### REQUIRED WORK
Print nothing except the lines of the listing below from the line with "and/or serious injury." to the line with "from moving parts.", each exactly as written, both ends included.

### GIVEN DATA
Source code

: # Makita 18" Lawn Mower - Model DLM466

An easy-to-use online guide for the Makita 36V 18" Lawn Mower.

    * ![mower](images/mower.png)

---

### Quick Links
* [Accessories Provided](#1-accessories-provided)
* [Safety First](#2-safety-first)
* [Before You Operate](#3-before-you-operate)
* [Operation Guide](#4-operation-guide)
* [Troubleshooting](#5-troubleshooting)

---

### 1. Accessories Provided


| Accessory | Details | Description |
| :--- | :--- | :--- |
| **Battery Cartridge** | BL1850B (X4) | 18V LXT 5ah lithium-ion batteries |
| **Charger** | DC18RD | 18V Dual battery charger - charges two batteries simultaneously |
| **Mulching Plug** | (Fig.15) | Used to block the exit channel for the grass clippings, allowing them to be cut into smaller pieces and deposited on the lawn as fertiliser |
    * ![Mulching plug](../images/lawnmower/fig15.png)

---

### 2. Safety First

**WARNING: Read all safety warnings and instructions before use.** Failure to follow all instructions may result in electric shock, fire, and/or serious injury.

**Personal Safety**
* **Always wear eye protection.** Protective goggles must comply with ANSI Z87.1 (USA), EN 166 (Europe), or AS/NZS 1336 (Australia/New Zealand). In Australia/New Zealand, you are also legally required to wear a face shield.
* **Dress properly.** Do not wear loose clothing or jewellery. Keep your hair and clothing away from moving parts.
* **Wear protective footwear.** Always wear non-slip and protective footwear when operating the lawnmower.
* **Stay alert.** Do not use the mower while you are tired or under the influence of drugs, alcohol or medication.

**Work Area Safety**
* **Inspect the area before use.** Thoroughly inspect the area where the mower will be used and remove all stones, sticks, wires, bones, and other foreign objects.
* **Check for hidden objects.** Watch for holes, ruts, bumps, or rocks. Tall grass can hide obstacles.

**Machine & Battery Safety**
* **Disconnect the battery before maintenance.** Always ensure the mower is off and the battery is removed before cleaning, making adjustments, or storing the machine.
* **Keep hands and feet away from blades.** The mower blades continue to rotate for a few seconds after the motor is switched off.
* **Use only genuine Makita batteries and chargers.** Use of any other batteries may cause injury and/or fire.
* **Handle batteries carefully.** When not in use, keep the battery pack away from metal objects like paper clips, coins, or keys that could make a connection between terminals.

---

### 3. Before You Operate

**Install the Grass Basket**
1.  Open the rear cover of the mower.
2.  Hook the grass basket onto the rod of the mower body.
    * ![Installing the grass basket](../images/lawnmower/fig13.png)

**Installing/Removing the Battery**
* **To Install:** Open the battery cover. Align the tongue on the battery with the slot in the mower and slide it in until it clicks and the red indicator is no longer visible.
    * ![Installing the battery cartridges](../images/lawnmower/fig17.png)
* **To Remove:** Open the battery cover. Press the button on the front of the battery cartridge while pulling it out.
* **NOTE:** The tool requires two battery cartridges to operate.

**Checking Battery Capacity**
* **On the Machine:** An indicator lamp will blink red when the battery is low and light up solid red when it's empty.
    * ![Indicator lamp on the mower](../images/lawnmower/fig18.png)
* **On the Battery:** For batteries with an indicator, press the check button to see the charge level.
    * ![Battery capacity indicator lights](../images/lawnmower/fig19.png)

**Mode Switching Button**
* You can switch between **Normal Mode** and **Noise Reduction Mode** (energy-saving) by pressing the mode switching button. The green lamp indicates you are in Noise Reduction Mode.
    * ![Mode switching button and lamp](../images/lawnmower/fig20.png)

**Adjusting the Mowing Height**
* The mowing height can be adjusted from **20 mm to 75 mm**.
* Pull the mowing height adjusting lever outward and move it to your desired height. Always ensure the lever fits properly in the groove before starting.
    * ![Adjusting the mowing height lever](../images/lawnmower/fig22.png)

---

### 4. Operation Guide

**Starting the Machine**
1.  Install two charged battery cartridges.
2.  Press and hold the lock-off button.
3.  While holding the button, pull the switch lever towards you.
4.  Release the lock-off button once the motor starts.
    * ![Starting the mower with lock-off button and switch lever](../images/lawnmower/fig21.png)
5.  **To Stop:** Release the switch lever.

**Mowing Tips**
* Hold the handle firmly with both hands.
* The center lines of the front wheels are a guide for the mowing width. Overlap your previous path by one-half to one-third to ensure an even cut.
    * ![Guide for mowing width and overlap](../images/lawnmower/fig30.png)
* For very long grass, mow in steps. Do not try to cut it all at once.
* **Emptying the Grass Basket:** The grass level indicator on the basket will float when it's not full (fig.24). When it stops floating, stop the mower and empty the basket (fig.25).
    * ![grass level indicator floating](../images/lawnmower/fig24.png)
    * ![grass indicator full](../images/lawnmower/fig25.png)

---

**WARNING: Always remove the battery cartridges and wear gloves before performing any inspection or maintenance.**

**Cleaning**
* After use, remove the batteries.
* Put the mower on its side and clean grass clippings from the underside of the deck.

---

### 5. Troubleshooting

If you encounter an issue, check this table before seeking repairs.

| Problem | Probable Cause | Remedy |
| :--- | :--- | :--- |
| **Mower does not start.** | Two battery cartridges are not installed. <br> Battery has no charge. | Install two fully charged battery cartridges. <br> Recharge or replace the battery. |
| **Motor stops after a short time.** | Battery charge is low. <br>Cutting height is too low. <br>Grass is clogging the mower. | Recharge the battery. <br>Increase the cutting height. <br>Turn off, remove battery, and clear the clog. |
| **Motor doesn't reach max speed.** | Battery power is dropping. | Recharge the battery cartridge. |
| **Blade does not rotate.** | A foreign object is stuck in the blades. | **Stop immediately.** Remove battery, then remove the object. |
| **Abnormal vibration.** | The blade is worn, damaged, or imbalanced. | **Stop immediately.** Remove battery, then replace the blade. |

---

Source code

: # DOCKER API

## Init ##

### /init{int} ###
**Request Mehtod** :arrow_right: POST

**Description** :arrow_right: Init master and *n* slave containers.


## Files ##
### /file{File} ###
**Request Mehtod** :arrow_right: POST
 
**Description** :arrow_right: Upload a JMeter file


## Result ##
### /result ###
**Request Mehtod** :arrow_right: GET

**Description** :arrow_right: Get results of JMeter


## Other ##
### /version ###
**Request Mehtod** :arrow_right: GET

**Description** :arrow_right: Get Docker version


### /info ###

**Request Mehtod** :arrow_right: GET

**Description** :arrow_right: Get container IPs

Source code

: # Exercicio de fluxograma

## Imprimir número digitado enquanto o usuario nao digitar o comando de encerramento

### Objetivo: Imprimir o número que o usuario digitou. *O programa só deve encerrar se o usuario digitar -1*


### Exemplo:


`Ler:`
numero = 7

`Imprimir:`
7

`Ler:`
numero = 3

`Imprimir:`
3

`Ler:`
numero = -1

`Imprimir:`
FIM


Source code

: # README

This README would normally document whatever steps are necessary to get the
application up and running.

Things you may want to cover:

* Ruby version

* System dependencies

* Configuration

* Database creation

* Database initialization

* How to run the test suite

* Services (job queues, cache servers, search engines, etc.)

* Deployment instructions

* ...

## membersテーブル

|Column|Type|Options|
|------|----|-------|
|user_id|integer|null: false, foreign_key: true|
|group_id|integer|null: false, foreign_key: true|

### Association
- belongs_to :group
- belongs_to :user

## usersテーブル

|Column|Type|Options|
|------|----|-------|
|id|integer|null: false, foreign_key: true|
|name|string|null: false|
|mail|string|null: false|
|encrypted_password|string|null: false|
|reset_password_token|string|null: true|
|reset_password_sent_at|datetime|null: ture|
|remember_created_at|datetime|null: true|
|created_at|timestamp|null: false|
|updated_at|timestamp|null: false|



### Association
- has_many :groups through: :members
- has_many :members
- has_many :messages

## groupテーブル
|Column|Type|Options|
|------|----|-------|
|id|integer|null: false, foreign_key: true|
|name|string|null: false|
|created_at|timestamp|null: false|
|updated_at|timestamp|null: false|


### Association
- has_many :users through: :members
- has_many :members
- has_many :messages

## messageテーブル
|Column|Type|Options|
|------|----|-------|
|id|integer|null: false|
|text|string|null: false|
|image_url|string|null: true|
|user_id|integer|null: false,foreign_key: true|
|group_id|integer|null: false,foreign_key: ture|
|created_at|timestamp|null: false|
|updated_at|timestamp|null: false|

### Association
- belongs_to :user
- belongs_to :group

### RESPONSE AREA
**WARNING: Read all safety warnings and instructions before use.** Failure to follow all instructions may result in electric shock, fire, and/or serious injury.

**Personal Safety**
* **Always wear eye protection.** Protective goggles must comply with ANSI Z87.1 (USA), EN 166 (Europe), or AS/NZS 1336 (Australia/New Zealand). In Australia/New Zealand, you are also legally required to wear a face shield.
* **Dress properly.** Do not wear loose clothing or jewellery. Keep your hair and clothing away from moving parts.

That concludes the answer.